Under the proposed changes, however, employers may be allowed to deduct SIP amounts from employees’ salaries and transfer them to mutual funds on their behalf, provided employees explicitly opt in.

What exactly has SEBI proposed?

The consultation paper proposes enabling third-party payments in a few specified scenarios with safeguards. One of the key proposals is “payment for investment in mutual fund units by an employer on behalf of its employees through payroll deduction.”

In practice, this means an employee could authorise their company to deduct a fixed amount from monthly salary and invest it into a chosen mutual fund scheme as a SIP. The structure would function similarly to automatic deductions already used for EPF, NPS or group insurance contributions.

Why does this matter?

SEBI and industry participants believe payroll-linked SIPs could improve investment discipline and reduce SIP discontinuation rates. Mutual fund SIPs often get stopped because of missed bank mandates, insufficient account balance or investor reactions during volatile markets. Direct salary deduction could make contributions more regular and frictionless.

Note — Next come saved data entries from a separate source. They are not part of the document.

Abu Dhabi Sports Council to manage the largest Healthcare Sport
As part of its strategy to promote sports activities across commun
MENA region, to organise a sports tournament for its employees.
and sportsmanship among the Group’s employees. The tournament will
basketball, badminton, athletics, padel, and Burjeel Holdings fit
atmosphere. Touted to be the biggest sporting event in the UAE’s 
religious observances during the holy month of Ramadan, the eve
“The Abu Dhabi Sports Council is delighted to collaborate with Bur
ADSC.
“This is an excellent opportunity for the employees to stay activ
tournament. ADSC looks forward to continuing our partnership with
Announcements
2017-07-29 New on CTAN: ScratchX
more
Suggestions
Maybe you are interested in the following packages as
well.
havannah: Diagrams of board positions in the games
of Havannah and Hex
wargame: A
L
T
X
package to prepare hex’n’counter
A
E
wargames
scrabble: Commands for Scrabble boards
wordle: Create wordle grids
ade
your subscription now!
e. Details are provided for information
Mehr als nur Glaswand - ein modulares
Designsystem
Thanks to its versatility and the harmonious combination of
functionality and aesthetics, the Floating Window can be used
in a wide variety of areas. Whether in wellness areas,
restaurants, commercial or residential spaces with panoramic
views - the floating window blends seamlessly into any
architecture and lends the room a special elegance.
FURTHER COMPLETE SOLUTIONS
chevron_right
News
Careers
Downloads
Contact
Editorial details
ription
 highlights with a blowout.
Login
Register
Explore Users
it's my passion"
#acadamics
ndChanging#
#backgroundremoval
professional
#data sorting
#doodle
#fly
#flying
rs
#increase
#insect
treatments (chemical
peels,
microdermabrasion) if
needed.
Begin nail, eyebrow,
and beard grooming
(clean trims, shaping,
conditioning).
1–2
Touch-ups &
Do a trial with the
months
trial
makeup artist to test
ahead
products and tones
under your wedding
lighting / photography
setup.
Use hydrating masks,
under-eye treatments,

Industry experts cited in media reports said the proposal could especially help first-time investors who may find manual SIP setup cumbersome. Some have compared the idea to a long-term retirement-style investing framework for Indian salaried workers.

Who can offer the facility?

The proposal indicates that only regulated entities and employers meeting prescribed conditions would be allowed to facilitate such deductions. Employee participation would remain voluntary and require consent.

SEBI has also proposed safeguards around documentation, audit trails and KYC compliance. Importantly, redemption or payout proceeds would continue to go only to the investor’s verified bank account, not the employer’s account.

Is the proposal final?

No. The regulator has issued the framework as a consultation paper and invited public comments before finalising the rules. Feedback is open until June 10, 2026.

The proposal is part of SEBI’s broader effort to ease investment processes while retaining anti-money laundering and investor protection safeguards in the mutual fund industry.